Integration testing kubectl or other external binaries :: This is not an ambulance

I found myself needing to write an integration test for a complex workflow invovling dynamic payloads being delivered to kubectl. The idea is that a user can call a rest endpoint, which will kick off a whole Rube Goldberg machine, the end result is that a kubernetes manifest is generated and applied. There are many moving parts and a solid testing stratergy is needed. In particular it’s essential that we have full end to end testing that shows a user can reliably submit their payload and a real job is spawned on a cluster as a result.
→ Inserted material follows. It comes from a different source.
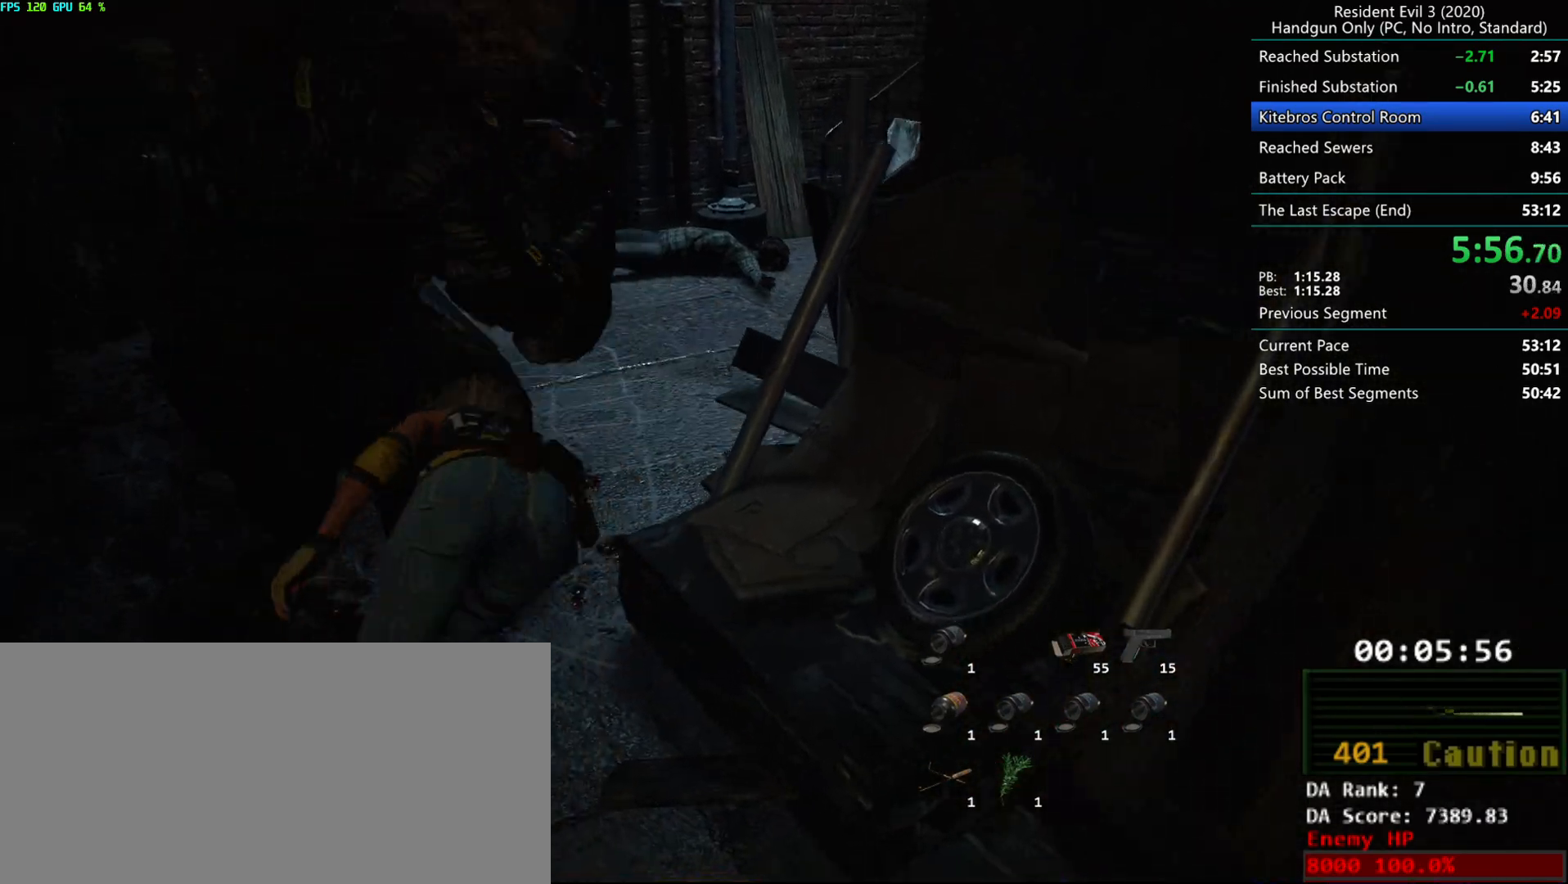
{"keys": ["r"], "mouse": [], "events": [[83, "alt", "up"]]}
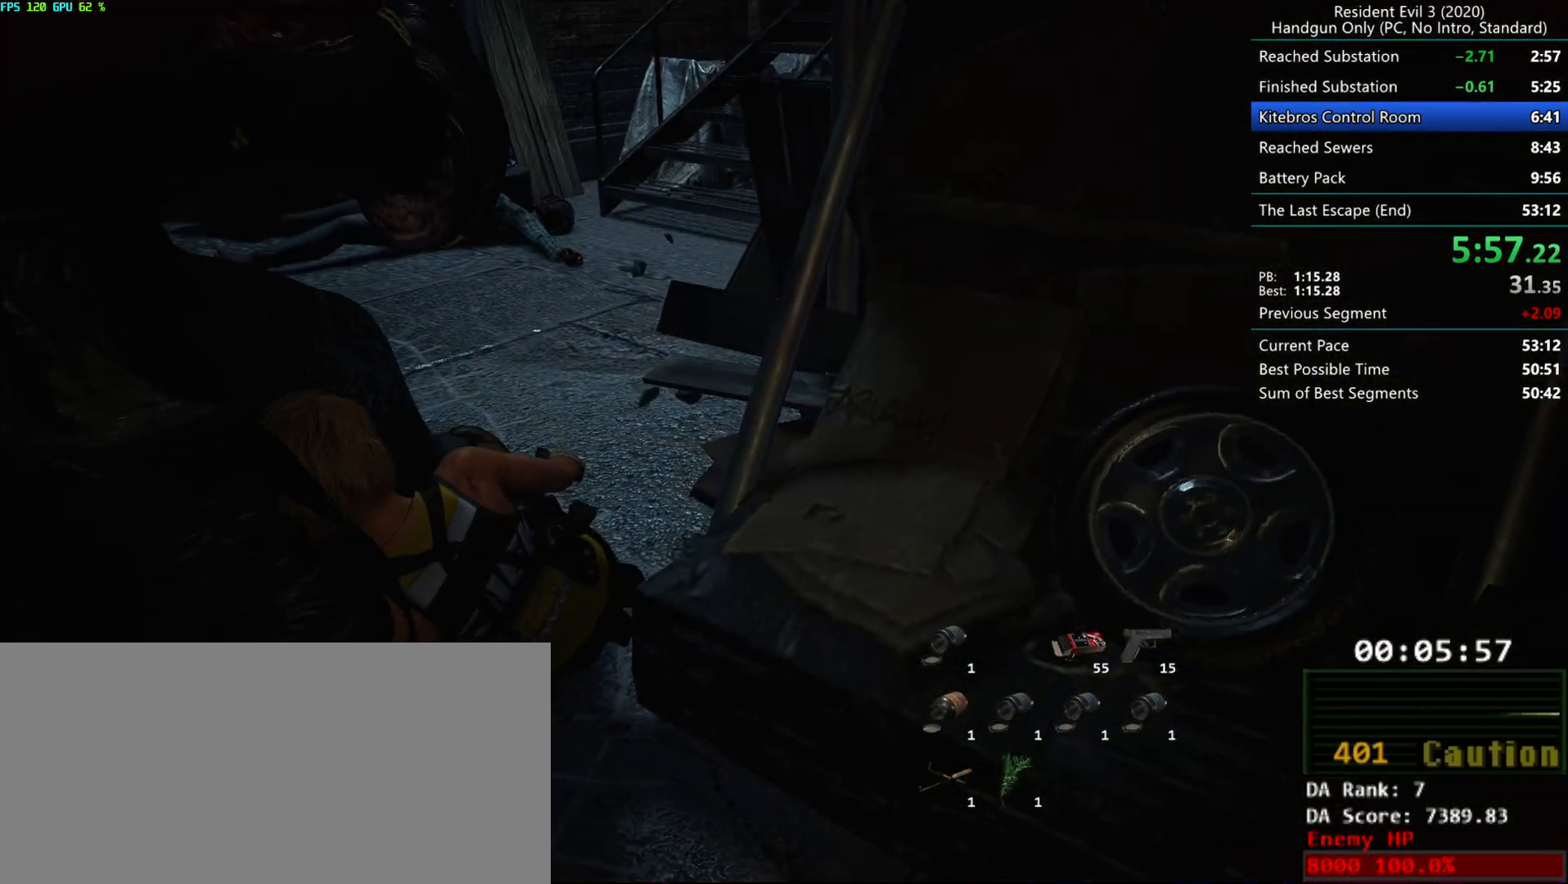
{"keys": ["r"], "mouse": [], "events": []}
End to end tests are the closest automated tests to an actual user experience so arguably the most reliable in terms of guaging the actual experience of a user. They are also typically the slowest tests both in terms of actual run time and the lag time between submitting code and seeing a test result. I wouldn’t dream of undertaking this project without the ATs watching my back but I also crave the fast feedback loop of an integration test that will run fast right in my CI pipeline. The requirements for my test suite are:

It runs in our existing CI environment which is github actions
It’s runtime impact is measured in seconds not minutes so that it can run on every commit

The systems inputs are HTTP post bodies in JSON format. The outputs are kubernetes jobs running on a cluster. It’s unlikely I’d be able to bootstrap a whole local kubernetes cluster, deploy several microservices and run the test suite in <1 minute so it feels quite natural to move the boundary a bit so we say the inputs are HTTP json payloads and the outputs are templated kubernetes manifest in yaml format. We can then make assertions on the output jobs without doing the slow heavy work of actually applying them to a cluster.

The way I chose to implement this boundary change was by replacing the kubectl binary itself with a fake. As the CI environment is github actions we’re already targetting a docker runtime so it also felt natural to do the binary replacement using a docker volume mount.
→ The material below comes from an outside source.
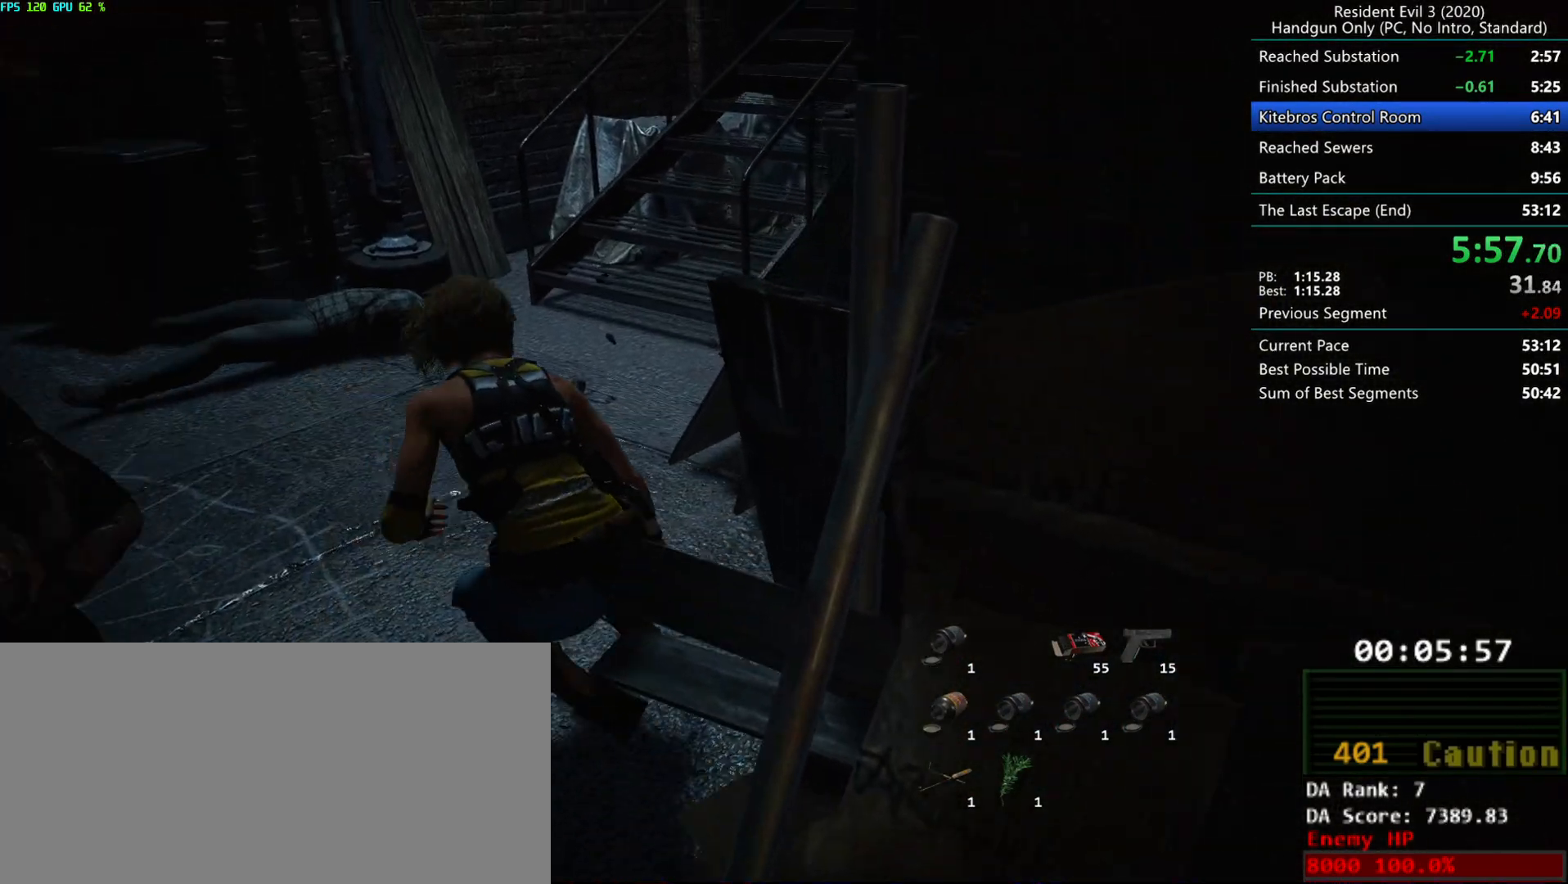
{"keys": ["r"], "mouse": [], "events": []}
As we’re very interested in running assertions on the input to kubectl what we want is a kubectl fake that essentially just passes through it’s stdin to stdout e.g. cat. Throwing together a one line shell script that simply calls cat is actually a pretty much all we need for this form of testing, it’s fast and gives us everything we need to run our assertions.

However under certain conditions the command we use with kubectl is delete not apply which does not expect stdin. This means that cat will hang forever. We could code up a special case for delete in our fake to handle this but I really wanted the test fake to be as dumb as possible, we don’t want to get into a state where the logic in the test fake is sufficiently complex to require testing.

I couldn’t come up with a good way of writing this to be honest so I fell back on everyone’s favourite testing get of jail card, a timeout. My first implementation used the timeout command.

#! /usr/bin/env ash
set -x
# if we get some data on stdin within a second then pass it straight through, otherwise just exit quietly
if ! timeout 1 cat; then
  # 124 is the exit code that cat returns on sigterm, which means there was probably no useful stdin
  if [[ $? == 124 ]]; then
    exit 0
  fi
fi

Note I’ve designed this to run in an alpine linux container so it targets the ash shell. This should be fine in bash, I believe the -d option is not posix compliant though so i can’t guarentee this will work for every shell.

This solution is ok but it’s already quite complex and it waits a whole second which is an eternity. timeout doesn’t do fractional values so we can’t get it lower than that. My second attempt uses the read builtin and echo instead of cat.

#! /usr/bin/env ash
set -x
read -t 0.1 -d $'\0' stdin
echo "$stdin"

read supports fractional timeout values to it’s -t flag and we don’t need to handle any non zero exit code for the timeout case. If we change the delimiter to the null character then we get the cat like behavior of exiting after stdin is closed.

This is much closer to the trivial one liner I originally envisaged and there’s now only 100ms of ead time per test that uses delete. It would definitely be faster to code for the delete case specifically but I like this light touch script and in practice i don’t yet notice the penalty as there are only two big integration tests. If we flesh out the suite more over time then I’ll probably code up something.

I like this approach of testing external binaries soley based on their input, or put another way our systems output. It’s a great comporimse and gets us feedback much earlier than waiting for the full AT report. You could use the same approach to isolate and test any expensive binary calls where you are not normally interested in their output. Let know what you think of this approach or any other approaches for isolting binaries for testing purposes.